Dhanaha Assembly constituency was an assembly constituency in Paschim Champaran district in the Indian state of Bihar.

Overview
It was part of Bagaha Lok Sabha constituency.

As a consequence of the orders of the Delimitation Commission of India, Dhanaha Assembly constituency ceased to exist in 2010.

Election results

1977-2015
In the October 2015 state assembly elections Dhirendra Pratap Singh Urf Rinku Singh defeated Rajesh Singh by a huge number of votes being an Independent candidate he scored approximately 63,000 votes in the October 2005 state assembly elections, Rajesh Singh of RJD won the 1 Dhanaha assembly seat defeating his nearest rival Ramadhar Yadav of SP. Contests in most years were multi cornered but only winners and runners are being mentioned. In February 2005 Rajesh Singh of RJD defeated Ramadhar Yadav of SP. Rajesh Singh representing BSP defeated Arun Kumar Tiwary, Independent.
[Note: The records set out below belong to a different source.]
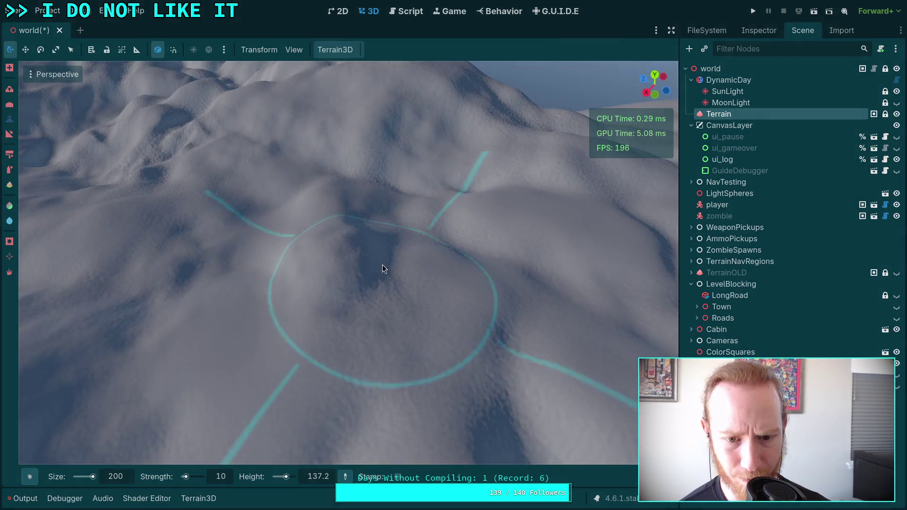
left_click(307, 287, "ctrl")
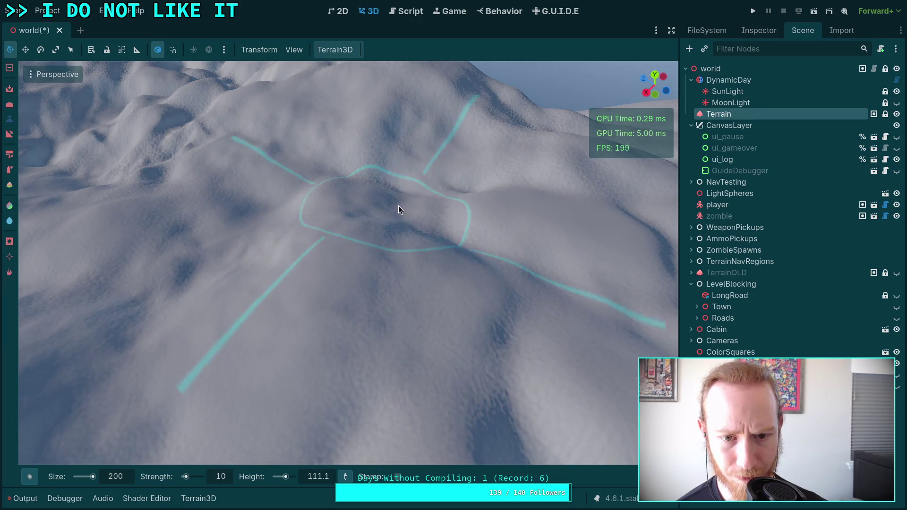
mouse_move(410, 181)
left_mouse_down()
mouse_move(411, 156)
mouse_move(322, 159)
mouse_move(365, 217)
left_mouse_up()
- Smooth and raise the snowy slope after viewing it from wider angles
mouse_move(292, 137)
left_mouse_down()
mouse_move(370, 174)
mouse_move(332, 165)
mouse_move(440, 164)
mouse_move(414, 173)
mouse_move(474, 134)
mouse_move(473, 184)
mouse_move(448, 217)
mouse_move(314, 175)
mouse_move(294, 153)
mouse_move(331, 142)
mouse_move(294, 107)
mouse_move(326, 137)
left_mouse_up()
Vishnu Pr Kushwaha of SAP defeated Satan Yadav, Independent, in 1995. Shyam N. Prasad of Congress defeated Satan Yadav of Lok Dal (B) in 1990. Naradeswar Prasad Kushwaha of LD defeated Arun Kumar Tiwari, Independent in 1985. Hardeo Prasad of Congress defeated Rang Lall Prasad of Janata Party (Secular – Charan Singh) in 1980 and Yogendra Prasad Srivastava of Janata Party in 1977.